What the exercise asks:
Whenever the word "scene" turns up in a line of the data below, copy that line.

[Collected data]

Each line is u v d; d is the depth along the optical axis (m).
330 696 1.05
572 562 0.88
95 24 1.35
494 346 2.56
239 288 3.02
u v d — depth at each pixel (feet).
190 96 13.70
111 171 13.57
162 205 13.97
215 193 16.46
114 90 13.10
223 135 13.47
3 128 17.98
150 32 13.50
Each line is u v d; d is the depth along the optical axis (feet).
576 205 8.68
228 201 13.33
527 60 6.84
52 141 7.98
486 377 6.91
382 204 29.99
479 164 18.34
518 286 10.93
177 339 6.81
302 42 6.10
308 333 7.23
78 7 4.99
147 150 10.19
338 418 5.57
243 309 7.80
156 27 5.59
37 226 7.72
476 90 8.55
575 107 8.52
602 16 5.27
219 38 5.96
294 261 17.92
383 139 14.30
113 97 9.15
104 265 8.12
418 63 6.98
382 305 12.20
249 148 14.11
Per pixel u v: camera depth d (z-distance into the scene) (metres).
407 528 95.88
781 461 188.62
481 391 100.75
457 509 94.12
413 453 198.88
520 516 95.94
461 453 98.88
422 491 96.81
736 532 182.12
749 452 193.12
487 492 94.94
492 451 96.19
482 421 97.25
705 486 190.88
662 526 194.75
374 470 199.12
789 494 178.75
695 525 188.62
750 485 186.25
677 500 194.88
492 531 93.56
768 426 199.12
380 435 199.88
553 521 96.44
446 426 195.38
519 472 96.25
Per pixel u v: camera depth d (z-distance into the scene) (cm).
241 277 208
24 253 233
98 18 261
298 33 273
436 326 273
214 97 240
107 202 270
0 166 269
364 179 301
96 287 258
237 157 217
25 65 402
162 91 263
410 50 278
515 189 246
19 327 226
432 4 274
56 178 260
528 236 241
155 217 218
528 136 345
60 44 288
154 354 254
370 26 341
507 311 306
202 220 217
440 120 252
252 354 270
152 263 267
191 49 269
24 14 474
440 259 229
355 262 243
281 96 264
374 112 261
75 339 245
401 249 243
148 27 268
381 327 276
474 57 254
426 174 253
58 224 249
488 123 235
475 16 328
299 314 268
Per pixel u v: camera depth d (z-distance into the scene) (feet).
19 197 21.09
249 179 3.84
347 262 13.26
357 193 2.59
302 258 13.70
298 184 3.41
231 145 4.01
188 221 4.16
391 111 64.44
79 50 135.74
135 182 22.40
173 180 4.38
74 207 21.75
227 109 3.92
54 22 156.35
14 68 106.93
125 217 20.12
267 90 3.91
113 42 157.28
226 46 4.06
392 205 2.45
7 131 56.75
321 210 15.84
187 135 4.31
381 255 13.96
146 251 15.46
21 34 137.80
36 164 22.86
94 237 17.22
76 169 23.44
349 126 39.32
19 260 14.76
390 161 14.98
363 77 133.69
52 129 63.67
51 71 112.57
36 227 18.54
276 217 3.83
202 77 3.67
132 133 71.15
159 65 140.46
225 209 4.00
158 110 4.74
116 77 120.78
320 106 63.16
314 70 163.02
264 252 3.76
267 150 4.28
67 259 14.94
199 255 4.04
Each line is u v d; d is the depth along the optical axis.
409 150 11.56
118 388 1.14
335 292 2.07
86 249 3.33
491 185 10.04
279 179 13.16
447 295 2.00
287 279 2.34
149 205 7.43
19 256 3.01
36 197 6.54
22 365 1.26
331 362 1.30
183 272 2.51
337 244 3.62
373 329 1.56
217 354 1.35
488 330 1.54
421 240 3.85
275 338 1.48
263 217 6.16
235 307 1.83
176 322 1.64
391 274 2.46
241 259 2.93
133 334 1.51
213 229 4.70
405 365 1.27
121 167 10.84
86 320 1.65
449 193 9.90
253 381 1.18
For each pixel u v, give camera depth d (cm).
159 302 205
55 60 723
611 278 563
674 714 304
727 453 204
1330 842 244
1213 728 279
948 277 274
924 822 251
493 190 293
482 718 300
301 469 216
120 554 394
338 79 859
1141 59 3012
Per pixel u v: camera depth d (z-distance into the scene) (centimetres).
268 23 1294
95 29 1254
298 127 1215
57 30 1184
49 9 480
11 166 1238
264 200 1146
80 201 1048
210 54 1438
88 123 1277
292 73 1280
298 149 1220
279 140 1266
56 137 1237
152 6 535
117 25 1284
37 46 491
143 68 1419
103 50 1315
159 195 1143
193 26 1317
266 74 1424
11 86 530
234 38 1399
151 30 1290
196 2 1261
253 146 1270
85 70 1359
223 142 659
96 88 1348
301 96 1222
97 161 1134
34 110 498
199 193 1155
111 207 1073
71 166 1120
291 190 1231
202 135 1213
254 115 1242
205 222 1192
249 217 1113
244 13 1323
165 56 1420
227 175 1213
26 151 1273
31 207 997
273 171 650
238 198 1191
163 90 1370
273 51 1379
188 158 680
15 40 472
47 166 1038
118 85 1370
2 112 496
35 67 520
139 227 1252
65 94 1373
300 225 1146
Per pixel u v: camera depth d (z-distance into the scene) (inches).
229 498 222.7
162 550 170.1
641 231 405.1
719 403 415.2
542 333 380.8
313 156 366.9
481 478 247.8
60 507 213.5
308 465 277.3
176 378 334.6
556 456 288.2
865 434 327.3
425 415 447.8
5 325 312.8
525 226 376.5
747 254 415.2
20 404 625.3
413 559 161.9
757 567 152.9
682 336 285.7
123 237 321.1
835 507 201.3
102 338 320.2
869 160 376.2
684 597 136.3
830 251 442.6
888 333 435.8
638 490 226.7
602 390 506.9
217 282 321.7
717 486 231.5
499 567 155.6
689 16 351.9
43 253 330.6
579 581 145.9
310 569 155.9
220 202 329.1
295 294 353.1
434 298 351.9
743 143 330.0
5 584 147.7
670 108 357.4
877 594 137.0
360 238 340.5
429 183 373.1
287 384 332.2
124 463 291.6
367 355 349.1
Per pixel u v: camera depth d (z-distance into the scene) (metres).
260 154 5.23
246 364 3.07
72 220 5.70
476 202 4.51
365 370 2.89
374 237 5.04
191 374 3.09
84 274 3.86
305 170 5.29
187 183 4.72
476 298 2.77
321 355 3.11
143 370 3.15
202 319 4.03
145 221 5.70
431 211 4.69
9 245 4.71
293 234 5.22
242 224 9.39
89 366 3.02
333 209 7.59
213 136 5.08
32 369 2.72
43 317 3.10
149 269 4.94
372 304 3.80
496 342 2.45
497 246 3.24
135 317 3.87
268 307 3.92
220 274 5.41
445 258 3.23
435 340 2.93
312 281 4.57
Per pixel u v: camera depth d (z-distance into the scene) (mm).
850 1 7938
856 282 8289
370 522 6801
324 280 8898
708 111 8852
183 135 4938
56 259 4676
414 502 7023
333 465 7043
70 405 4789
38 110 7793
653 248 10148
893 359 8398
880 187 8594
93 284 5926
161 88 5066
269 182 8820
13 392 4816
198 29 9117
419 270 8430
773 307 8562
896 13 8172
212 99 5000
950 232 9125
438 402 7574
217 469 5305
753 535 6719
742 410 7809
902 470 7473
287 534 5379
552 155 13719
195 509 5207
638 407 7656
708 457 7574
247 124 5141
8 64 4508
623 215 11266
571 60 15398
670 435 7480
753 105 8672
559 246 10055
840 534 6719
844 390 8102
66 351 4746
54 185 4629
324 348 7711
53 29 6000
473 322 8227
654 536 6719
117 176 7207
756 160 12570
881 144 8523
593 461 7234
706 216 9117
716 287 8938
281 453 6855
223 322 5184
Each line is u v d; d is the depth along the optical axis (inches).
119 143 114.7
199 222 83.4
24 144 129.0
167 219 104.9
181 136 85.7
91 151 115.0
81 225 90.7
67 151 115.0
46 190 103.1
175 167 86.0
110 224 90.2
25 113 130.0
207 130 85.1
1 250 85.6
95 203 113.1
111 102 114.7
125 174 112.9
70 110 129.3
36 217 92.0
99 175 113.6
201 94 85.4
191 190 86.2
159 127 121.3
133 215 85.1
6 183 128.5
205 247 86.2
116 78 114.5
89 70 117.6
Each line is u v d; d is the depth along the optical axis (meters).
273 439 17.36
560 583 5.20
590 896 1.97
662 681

Answer space:
Per pixel u v: camera depth d (z-distance into the scene) (metres).
Per pixel u v: camera depth d (z-distance into the scene) (cm).
Per pixel u v: camera depth d (z-distance into the scene) (feet).
Per pixel u v: camera depth d (z-distance into the scene) (centimetres).
Per pixel u v: camera depth d (z-distance into the scene) (inches).
Per pixel u v: camera depth d (z-distance into the scene) (metres).
Per pixel u v: camera depth d (z-distance into the scene) (mm).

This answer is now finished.